Entre autres exemples, nous avons dénoncé ce mois-ci le cas d’Ibon Fernandez, à la prison de Lannemezan, à qui une sclérose en plaques vient d’être diagnostiquée après deux ans de souffrance, situation incompatible avec la prison. Quelques semaines plus tôt, nous dénoncions le cas de Jon Bienzobas, que la prison de Châteauroux avait laissé se vider de son sang durant une nuit entière. Tout cela orchestré directement par les autorités françaises. ÇA SUFFIT. Ça suffit d’entendre de belles paroles et de continuer à vivre cet enfer sans le moindre changement.

Le gouvernement français a une énorme responsabilité. Il doit cesser immédiatement de jouer avec nos vies et celles de nos proches qui sont prisonniers. Il doit en finir avec cette politique cruelle et criminelle MAINTENANT. C’est très facile, s’il le veut, il peut régler les situations les plus graves en quelques jours :

  • Tous les prisonniers qui sont gravement malades dans des prisons françaises et espagnoles doivent être libérés immédiatement, de même que ceux qui sont assignés à leur domicile avec de strictes mesures de sécurité. Les droits, parmi lesquels celui de se soigner correctement doivent être respectés maintenant.
  • Toutes les mesures destinées à allonger les peines doivent disparaître.
  • Et toutes les autres mesures d’exception, particulièrement la dispersion, l’éloignement, toutes les formes d’isolement doivent être désactivées immédiatement, pour en finir avec la situation insupportable qui nous est imposée.

Pour finir et pour tout résumer : NOUS LES VOULONS VIVANTS ET À LA MAISON !

 

Herrira – Garbiñe Eraso, Nagore Garcia

 

Bonjour.

Herrira souhaite tout d’abord présenter ses condoléances et exprimer son soutien à la famille et à tout l’entourage de Xabier López Peña. Nous souhaitons également dénoncer le traitement et le manque d’informations qu’ont subi les proches de Xabier de la part de l’hôpital parisien dans lequel il était affecté.
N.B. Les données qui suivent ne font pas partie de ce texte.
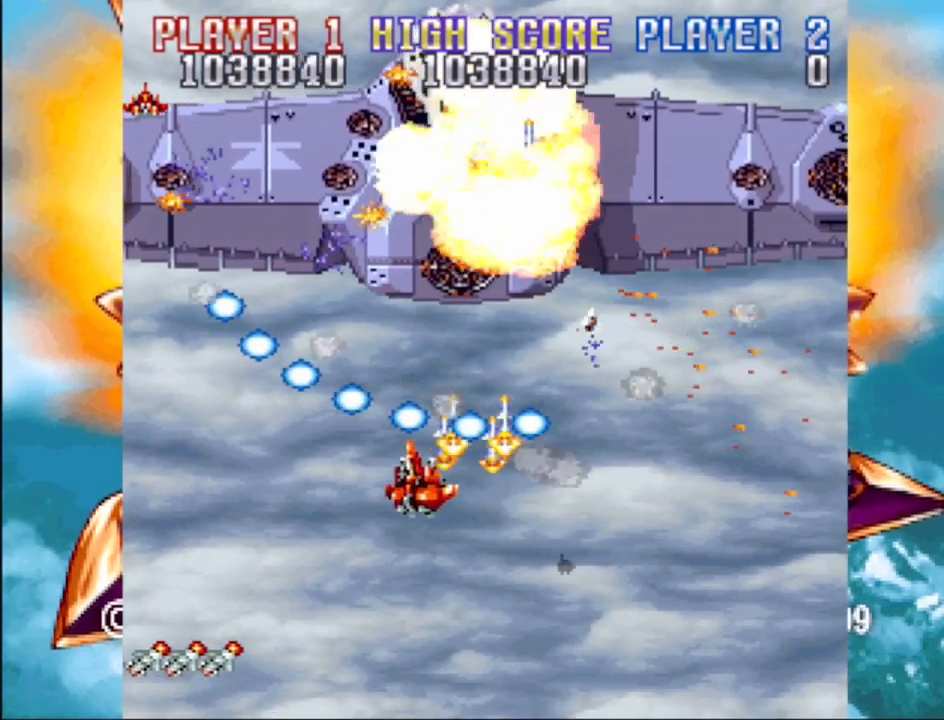
{"buttons": ["CROSS", "SQUARE", "DPAD_DOWN", "DPAD_RIGHT"], "events": [[50, "SQUARE", "down"], [83, "CROSS", "up"], [100, "DPAD_LEFT", "up"], [117, "DPAD_RIGHT", "down"], [167, "DPAD_RIGHT", "up"], [183, "DPAD_LEFT", "down"], [300, "DPAD_LEFT", "up"], [317, "DPAD_RIGHT", "down"], [317, "SQUARE", "up"], [367, "CROSS", "down"], [367, "SQUARE", "down"]]}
15 prisonniers politiques basques souffrent actuellement de maladies graves. Nous parlons de maladies telles que le cancer, la sclérose en plaques ou encore la schizophrénie. La libération de ces personnes est la seule garantie qu’elles bénéficient d’un traitement médical adéquat et que des situations comme celles de Figueroa et López Peña ne se reproduisent pas. La société basque exige des solutions, le respect des Droits de l’Homme, un changement de la politique pénitentiaire et construire de manière conjointe la résolution et la paix. Le maintien de la politique pénitentiaire actuelle représente un immense obstacle et provoque des conséquences tragiques. A l’image des impressionnantes mobilisations de Bayonne et de Bilbao, Herrira considère indispensable de continuer d’activer différents engagements et de répondre par de grandes mobilisations sociales aux vulnérations des Droits de l’Homme qui frappent en plein cœur des milliers de personnes et bloquent le processus. Portant le souhait de la société basque, Herrira continuera de travailler sans répit pour que des cas comme ceux d’Angel Figueroa ou de Xabier López Peña ne se reproduisent plus jamais et que la cruelle politique pénitentiaire actuelle disparaisse.

Herrira appellera à différentes mobilisations dans les prochains jours. Cinq rendez-vous sont d’ores et déjà prévus ce vendredi en Pays Basque nord à Bayonne, Saint-Jean-de-Luz, Saint-Jean-Pied-de-Port, Hasparren et Mauléon. Nous vous communiquerons de plus amples informations dans les prochains jours.

Milesker. Merci.

[Mise à jour 02/04/2013 à 21h]

D’après une information publiée par Naiz, les proches de Xabier ont pu voir le corps à l’Institut Médico-Légal de Paris, aujourd’hui mardi, mais seulement à travers une vitre ! Le traitement inhumain dénoncé par la famille continue…

D’autre part, l’Audience nationale espagnole a diligenté une enquête pour « apologie du terrorisme » au sujet de déclarations de Pernando Barrena (Sortu) et Patxi Zabaleta (Aralar). Le premier avait déclaré que Xavier Lopez Peña était un « prisonnier politique », le second qu’il avait « lutté pour ses convictions ».